Correction: I meant to say


Correction: I meant to say "James Robison" and his biography can be found and www.jamesrobison.org.

Selfish or Selfless


Faith does equal fertility, though the fundamental reason why people have faith and bear children is one of servitude. People of faith serve their god and also others, whereas godless people tend to serve themselves. This is not to be confused with "giving" or "charity". Those who truly serve others, put others before themselves. With this in mind, truly conservative religions believe in life (no abortions) and love (offspring), all without encumbrances (contraception). Godless people are more selfish simply because they believe there is no higher power than humankind (self), versus a higher power that is well above humankind (god).

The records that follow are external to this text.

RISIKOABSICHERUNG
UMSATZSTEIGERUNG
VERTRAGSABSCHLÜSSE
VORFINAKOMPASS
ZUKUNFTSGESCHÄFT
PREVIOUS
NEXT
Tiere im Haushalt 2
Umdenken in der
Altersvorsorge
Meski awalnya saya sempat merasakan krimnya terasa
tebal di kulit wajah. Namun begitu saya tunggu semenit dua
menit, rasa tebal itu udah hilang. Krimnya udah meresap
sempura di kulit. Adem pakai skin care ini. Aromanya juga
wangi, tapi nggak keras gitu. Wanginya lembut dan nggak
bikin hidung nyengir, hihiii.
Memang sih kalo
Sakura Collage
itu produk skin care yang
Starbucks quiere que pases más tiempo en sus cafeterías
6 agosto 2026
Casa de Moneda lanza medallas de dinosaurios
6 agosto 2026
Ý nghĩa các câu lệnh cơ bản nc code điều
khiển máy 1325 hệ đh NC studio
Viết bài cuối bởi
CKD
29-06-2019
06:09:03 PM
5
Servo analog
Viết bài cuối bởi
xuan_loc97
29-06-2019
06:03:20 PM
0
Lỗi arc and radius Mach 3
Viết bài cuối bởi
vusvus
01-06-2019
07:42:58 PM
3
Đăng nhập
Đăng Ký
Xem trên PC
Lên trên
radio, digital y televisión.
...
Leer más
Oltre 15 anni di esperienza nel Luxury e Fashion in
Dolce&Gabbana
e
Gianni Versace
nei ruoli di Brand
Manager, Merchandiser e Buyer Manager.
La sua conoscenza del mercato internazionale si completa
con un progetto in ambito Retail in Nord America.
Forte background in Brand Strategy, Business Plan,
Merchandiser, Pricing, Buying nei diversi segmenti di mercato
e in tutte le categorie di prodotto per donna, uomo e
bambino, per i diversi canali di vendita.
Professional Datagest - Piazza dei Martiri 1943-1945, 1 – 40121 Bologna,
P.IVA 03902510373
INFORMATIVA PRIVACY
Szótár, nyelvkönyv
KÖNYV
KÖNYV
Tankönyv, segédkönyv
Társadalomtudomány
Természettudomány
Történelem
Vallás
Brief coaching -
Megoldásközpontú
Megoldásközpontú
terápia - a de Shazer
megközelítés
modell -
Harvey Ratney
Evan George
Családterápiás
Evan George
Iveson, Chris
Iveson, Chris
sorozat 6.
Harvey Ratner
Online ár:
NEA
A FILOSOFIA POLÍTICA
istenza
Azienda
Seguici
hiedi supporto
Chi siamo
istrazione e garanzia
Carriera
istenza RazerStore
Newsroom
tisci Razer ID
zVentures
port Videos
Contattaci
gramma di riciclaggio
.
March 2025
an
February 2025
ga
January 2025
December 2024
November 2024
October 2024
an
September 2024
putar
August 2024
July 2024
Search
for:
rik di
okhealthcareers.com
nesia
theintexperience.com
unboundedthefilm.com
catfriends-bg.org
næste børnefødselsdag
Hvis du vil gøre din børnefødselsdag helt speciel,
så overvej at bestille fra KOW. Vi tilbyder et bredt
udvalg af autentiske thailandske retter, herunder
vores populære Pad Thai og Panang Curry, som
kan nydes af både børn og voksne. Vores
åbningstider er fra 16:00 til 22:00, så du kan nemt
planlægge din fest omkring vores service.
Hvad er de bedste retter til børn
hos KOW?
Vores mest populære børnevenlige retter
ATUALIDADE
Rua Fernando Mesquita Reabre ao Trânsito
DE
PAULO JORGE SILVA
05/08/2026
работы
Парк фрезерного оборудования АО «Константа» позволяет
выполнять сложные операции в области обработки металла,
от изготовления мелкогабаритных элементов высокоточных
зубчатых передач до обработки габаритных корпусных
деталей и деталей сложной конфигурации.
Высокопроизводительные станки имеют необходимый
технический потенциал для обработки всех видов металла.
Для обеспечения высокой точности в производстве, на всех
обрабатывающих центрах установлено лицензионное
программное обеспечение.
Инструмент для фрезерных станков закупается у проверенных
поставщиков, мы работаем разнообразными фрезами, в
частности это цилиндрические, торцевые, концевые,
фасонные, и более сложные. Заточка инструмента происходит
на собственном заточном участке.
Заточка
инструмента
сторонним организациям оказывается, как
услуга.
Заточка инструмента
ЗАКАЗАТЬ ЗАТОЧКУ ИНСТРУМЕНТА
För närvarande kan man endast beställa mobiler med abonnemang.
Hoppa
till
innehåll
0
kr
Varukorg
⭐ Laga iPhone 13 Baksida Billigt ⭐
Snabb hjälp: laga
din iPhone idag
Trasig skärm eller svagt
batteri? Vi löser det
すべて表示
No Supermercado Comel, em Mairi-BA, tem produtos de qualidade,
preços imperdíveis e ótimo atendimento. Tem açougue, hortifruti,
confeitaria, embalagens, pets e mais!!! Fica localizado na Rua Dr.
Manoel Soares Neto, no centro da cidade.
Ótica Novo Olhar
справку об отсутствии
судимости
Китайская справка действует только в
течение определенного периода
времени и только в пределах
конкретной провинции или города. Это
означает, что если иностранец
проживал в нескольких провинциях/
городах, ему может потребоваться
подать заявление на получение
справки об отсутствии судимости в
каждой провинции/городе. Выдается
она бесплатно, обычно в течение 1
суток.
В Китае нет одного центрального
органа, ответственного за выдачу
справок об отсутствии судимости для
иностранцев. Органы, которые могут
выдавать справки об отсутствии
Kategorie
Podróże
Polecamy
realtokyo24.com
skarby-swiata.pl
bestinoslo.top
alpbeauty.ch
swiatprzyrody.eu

Selfish people tend to prioritize much differently than selfless people. The selfish focus more on their career, their material possessions, vacations, activities instead of family rearing, feeding their copious amounts of children, and their families. it's that simple. Large families can't afford to be selfish, or they die. Small families can focus more on themselves.

To everyone, whether atheist or religious


To everyone, whether atheist or religious, who insulted the other side: grow up. Just because you're on the internet doesn't mean you can act like a child. If you don't have anything nice (or useful) to say, don't say anything at all. Out in the real world, mature people from both sides have interesting, constructive conversations about this sort of thing. You should be ashamed.